Late spring and summer is a great time to get on top of all that garden maintenance. Trimming those hedges will no doubt be one of the jobs on your to-do list – and if you’re a gardener by trade, you’ll have no doubt been booked up for jobs of this sort over the next few weeks.
With this in mind, we thought it was about time we covered the basics of hedge trimming in our Browns Ladders Hedge Trimming Guide…
1. Select the right tools for the job
Decide what your job requires. If it’s just a small hedge that requires attention a pair of hand shears may be fine. For bigger jobs you’ll need an electric or petrol powdered hedge trimmer if you don’t want to be at it all day!
With any tools you use you’ll need to consider the weight (and how long you’ll comfortably be able to hold it for), the blade length (remembering to ensure the blade is sharp and well maintained), and tooth spacing. For the majority of hedges 16-20mm tooth spacing will be fine but for larger hedges you may need spacing of up to 30mm.

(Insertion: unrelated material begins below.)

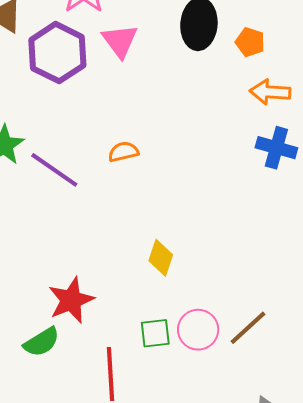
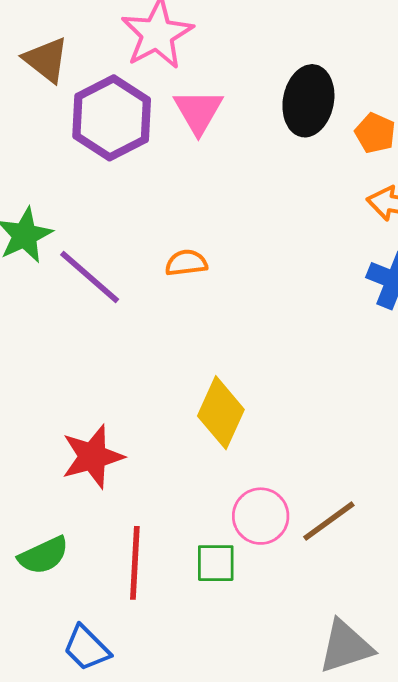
yellow diamond: (161, 258) -> (221, 413), size x1.4
green square: (155, 333) -> (216, 563), moved
green semicircle: (42, 342) -> (44, 555), moved

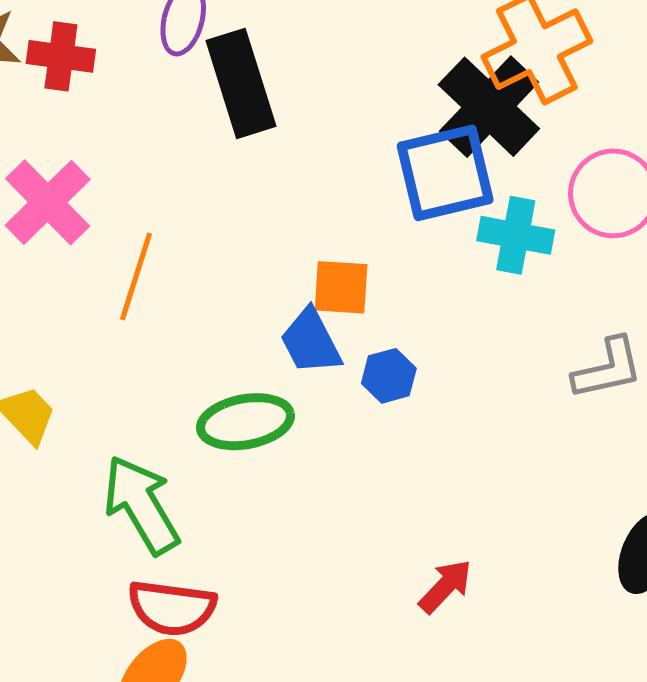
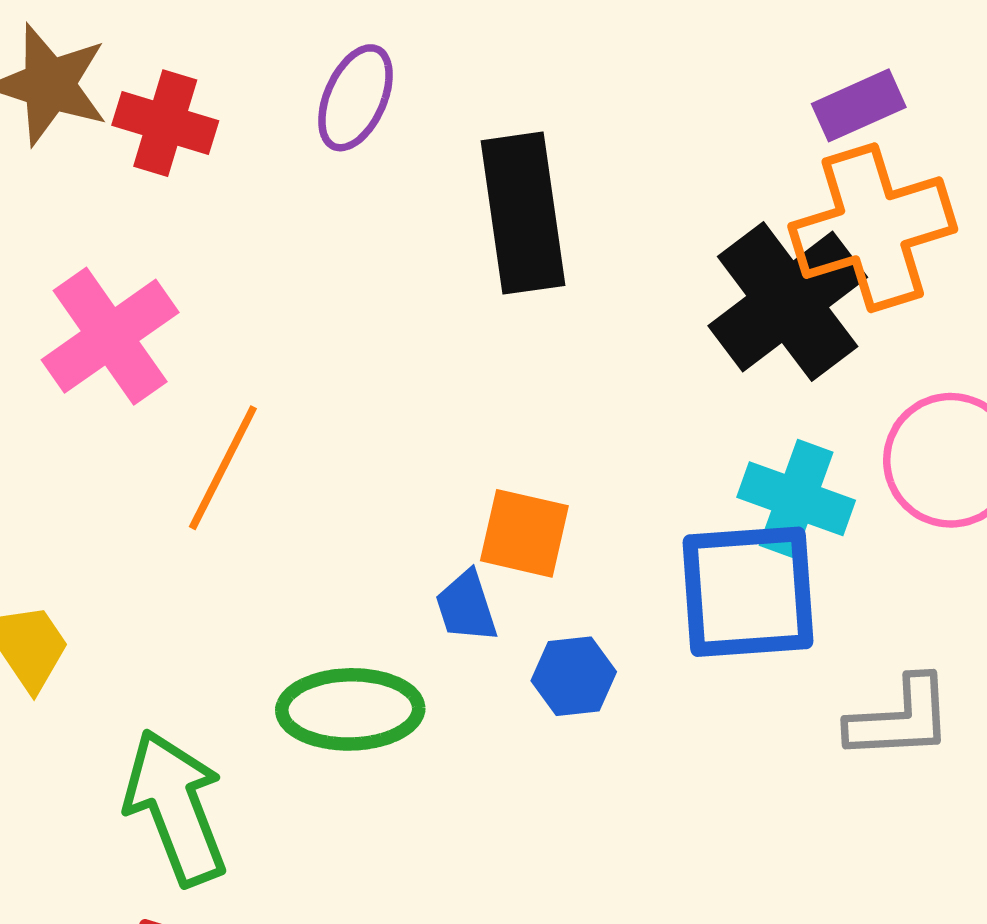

2. Choose the proper access equipment
Some jobs will require you to work from a height, therefore you’ll need a good garden ladder. We have a huge range of versatile, lightweight garden ladders on our website that have all been designed for work in the garden.
Our bestsellers include the Henchman Hi-Step Aluminium Garden Ladder and our Aluminium Tripod Ladders. The former allows you to work from a variety of heights because you can vary the platform by up to 2’, the latter is ideal for landscapers, tree surgeons and gardeners and is available to purchase in seven different heights.
If you regularly find yourself working at heights you may want to consider our Work at Height Training Course. Covering everything from work at height regulations 2005, as well as other relevant health and safety law and practical assessments, you’ll leave the course with confidence and the ability to use access equipment correctly and safely. To find out more about the course visit the webpage or call us on 01282 615 517
3. Think about safety
Wear the right PPE – gloves, face protection and ear protection – and check the surface for risks or obstacles before you start. Also make sure that all your equipment is in good working order.
4. Adopt the right technique
Remember that hedges should be cut at a slight angle. They should be wider at the bottom than they are at the top to allow light to reach all areas of the hedge.
It’s usually best to cut from the bottom of the hedge upwards, using the lower section of the shears. The tip should only be used for finishing off the look at the top of the hedge.
Straight lines always leave a good impression. If you can do this by eye – great! If not, put up a string line and anchor with bamboo stakes to use as a cutting guide.
Regular, light trimming is better than an aggressive approach – which may limit the hedge’s growth in the long term.